- _PROMPT_
Every line in the data below from the one containing "Start with the promo" down to the one containing "current evidence first, so you can try fewer", both included, must be retyped exactly; no other line is to appear.

- _SUPPLIED DATA_
--*--

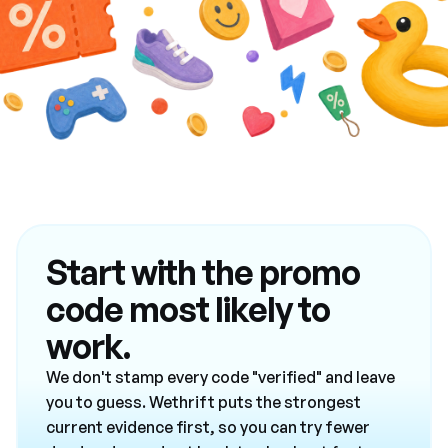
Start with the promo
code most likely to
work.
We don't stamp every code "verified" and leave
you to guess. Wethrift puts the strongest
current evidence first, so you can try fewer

--*--

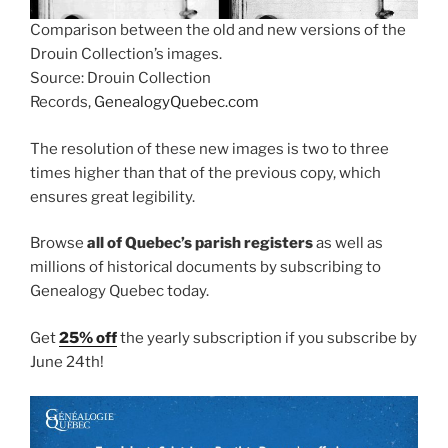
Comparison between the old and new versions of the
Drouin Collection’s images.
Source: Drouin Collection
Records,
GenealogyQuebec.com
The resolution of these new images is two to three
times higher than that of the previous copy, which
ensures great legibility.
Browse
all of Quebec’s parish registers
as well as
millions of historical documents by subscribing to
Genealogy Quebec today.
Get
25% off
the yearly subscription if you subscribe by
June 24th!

--*--

- _RESPONSE AREA_
Start with the promo
code most likely to
work.
We don't stamp every code "verified" and leave
you to guess. Wethrift puts the strongest
current evidence first, so you can try fewer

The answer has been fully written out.